I’m still on vacation but am at least online after two offline weeks in Crete. The photo is by my husband, Hakan, b t w.
For me, reading is essential to the ultimate vacation, and this is no exception. I’ve tried to stay away from software development literature, but I was not totally successful. When you’re working with something, I guess every book is somehow related to the subject. So, my head is packed with new interesting topics for this coming fall. And I’m starting off with the subject of risk. Is a risky project/task worth it?
A basic principle of agile is to try to get as much business value for the least resources. This would mean that you would pick story A of the following user stories:
But what happens if you take risk into consideration?
What would you pick?
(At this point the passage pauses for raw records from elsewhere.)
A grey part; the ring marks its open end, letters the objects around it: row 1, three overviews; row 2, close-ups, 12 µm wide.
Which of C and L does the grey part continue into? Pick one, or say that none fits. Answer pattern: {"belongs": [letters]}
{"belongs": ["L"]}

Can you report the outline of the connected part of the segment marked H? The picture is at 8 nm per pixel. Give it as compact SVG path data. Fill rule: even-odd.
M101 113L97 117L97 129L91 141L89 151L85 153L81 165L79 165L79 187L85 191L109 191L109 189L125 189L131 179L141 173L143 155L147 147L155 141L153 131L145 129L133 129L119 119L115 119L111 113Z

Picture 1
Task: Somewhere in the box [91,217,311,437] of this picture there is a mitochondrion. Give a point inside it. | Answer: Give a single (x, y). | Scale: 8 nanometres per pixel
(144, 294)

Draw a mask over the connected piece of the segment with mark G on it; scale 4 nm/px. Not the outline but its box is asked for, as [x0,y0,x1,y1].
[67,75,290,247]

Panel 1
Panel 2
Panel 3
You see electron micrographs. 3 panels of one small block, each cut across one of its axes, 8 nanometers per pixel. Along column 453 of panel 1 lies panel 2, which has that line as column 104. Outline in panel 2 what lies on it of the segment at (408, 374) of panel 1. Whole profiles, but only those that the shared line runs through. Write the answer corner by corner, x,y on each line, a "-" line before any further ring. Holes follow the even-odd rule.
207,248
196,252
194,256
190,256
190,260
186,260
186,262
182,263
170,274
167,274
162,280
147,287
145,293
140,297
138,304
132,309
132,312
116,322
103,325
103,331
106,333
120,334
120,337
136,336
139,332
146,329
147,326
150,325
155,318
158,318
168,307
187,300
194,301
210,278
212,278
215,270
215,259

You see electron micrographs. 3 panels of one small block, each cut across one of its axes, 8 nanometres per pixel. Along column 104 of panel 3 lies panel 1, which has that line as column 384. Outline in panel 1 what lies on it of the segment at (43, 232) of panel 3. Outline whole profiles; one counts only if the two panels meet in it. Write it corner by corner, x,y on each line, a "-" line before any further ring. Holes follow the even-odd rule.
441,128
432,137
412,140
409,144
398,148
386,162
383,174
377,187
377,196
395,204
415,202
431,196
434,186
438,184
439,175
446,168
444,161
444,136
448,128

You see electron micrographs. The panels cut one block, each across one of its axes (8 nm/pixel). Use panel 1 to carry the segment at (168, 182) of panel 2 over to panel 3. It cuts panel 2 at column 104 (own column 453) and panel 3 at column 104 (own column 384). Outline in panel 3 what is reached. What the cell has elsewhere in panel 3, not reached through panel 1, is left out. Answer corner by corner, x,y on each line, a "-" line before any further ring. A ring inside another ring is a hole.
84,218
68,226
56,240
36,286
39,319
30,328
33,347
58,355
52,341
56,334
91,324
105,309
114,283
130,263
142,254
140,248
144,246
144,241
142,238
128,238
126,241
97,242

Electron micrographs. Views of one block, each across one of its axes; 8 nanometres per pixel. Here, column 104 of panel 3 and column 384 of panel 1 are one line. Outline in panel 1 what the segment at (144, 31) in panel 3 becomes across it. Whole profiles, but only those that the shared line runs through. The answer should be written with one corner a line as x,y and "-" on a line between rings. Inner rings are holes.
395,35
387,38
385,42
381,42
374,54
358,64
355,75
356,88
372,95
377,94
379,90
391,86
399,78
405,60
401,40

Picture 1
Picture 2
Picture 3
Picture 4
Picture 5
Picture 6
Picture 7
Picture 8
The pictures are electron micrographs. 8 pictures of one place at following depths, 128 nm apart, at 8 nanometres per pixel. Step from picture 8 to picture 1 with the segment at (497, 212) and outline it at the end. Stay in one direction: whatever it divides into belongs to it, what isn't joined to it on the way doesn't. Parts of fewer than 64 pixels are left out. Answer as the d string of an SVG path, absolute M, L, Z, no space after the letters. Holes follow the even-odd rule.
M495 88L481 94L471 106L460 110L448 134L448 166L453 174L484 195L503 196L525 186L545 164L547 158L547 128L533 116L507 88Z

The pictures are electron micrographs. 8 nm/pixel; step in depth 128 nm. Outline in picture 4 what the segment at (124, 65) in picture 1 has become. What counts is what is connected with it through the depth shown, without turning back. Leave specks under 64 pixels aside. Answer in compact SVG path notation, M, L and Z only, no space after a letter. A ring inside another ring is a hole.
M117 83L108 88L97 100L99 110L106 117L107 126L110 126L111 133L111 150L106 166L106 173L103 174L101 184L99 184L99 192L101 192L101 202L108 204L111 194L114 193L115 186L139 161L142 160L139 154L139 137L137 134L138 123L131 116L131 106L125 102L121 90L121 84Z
A safer story with less business value or a riskier one with higher potential?
My basic instinct tells me to pick story A, and I’ve also felt somehow that the agile principles are backing me up on this. But would happen if we always pick the less risky stuff?
In Blue Ocean Strategy, W C Kim and R Maubourgne describes the differences between a red ocean and and a blue ocean when it comes to competitive situations and businesses. The principle is described very well in the current (July 2010) Wikipedia article, so feel free to take a detour if you prefer before going back here. To summarize; the red ocean is a business where the competition is dense and you need to fight for your position. If you have found a blue ocean, you’re competitors cannot truly compete with you. Of course, most blue oceans are temporary, but the successful organizations find new blue oceans when their current ones turn red. But what has this to do with my product backlog?
The answer is the question, in some ways, but you could also call it Innovation. How can you find a blue ocean? Well, it’s probably not by deselecting all the high risk items, is it?
David Andersson also points to this in his brilliant Agile Management for Software Engineering. If you’re shy of innovation, you will never be able to implement lean and agile values in a long term successful way. Implementing The Theory Of Constraints require a successful selection of both risky and non risky items. He also points at the importance of measuring the right stuff when it comes to high risk things: if you only measure the factual outcome, people will become shy of innovation and only pick the sure wins. This is probably the best way to stay in a red ocean. (And if you have not yet gotten this book, be sure to read it.)
But what are risky projects, items, tasks? It is very important to know why they are risky? Is it a risky technology? Are we unsure of the potential income? Are there special circumstances in the current project? David Andersson points at the importance of knowing WHY something is risky, but not deselecting for example all tasks with high technological risks. I’ve for example worked with a client who only worked with old versions of tools in order to lower the risk. Yes, the risks were lower but he lost out on innovation. But I’ve also worked with clients who ran for all new technology and had to be one of the first on all new versions. This is of course not good either. Now we’re not talking about risky user stories: we’re talking about misplaced focus. We won’t find the blue oceans because of new technology, but it can help us get there.
So, when my vacation is over in about two weeks, I will look differently at risk. Is there a potential blue ocean hiding there or can I get over another constraint while handling it? But now I’m heading back to my vacation.